Re:Whole thing is dumb (1)

NeoMorphy (576507) | about 10 months ago | (#44147739)

Battlezone was a great example of perfect AI play causing a weakness. The enemy tank only fired on you when you were in it's sights. You could turn in place until you heard it's shot, then move forward causing a miss. Repeat until you are almost(but not quite) facing it, then go forward until you pass it, then back up, turn, fire. If it was changed to randomly fire in front of you or at you then it would have been a lot tougher.

Favorite Sid Meier Encounter (4, Interesting)

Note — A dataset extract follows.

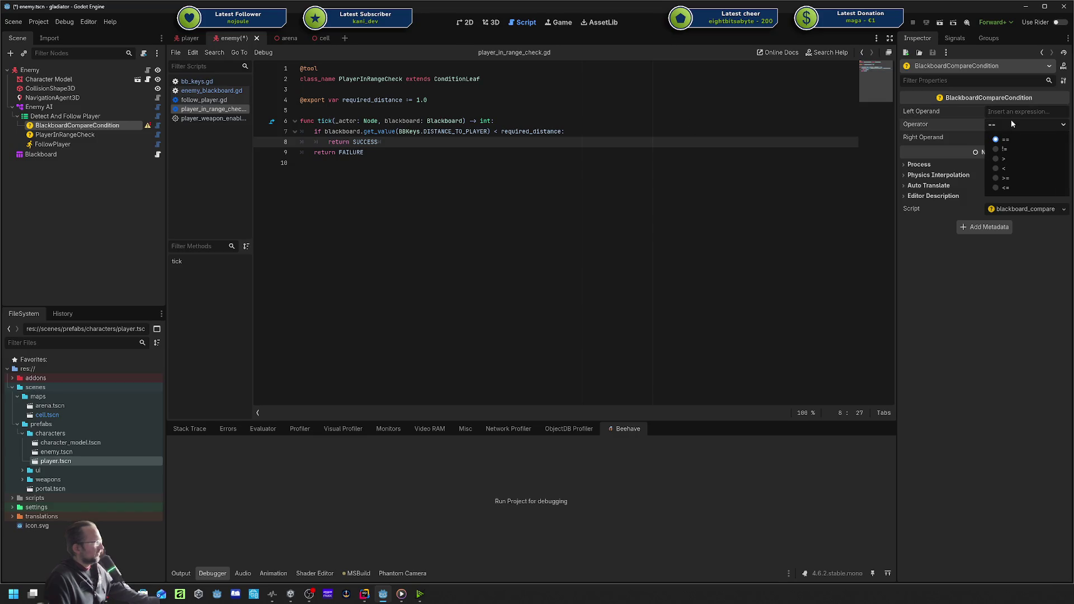
click(1011, 120)
click(1005, 122)
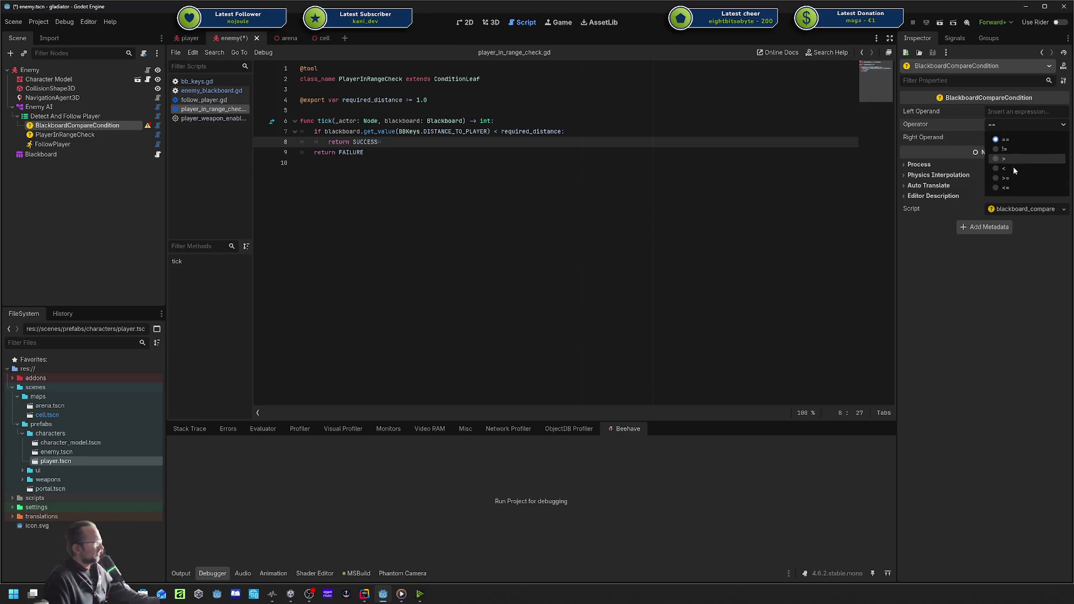
click(1013, 166)
click(1005, 114)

StefanJ (88986) | about 10 months ago | (#44147357)

Well, really my only Sid Meier encounter, if you don't count sitting in an audience.

So, I'm at . . . COMDEX? CES? One of those big-ass electronics trade shows. Might have been Chicago, might have been Las Vegas.

I got away from my booth for an hour, and I head for the area where computer games are being shown. I'm totally jazzed to see a dummy box and demo of Colonization. I look over the material about it, and to another totally jazzed gamer next to me say something like "Cool, it's like someone did a decent remake of Seven Cities of Gold!"

A voice at my shoulder says "Good, that's what I had in mind."

SQUEEE!

Sid Meier, friend of Bob Houser (0)

Anonymous Coward | about 10 months ago | (#44147501)

late of Inacomp corporation Advanced Solution Center Help Desk (c. 1990) . Where is Bob Houser today? Houser, are you out there? Dr. Burns, Jim Henley and JD Wise have all died.

Meier should be remembered for Railroad Tycoon.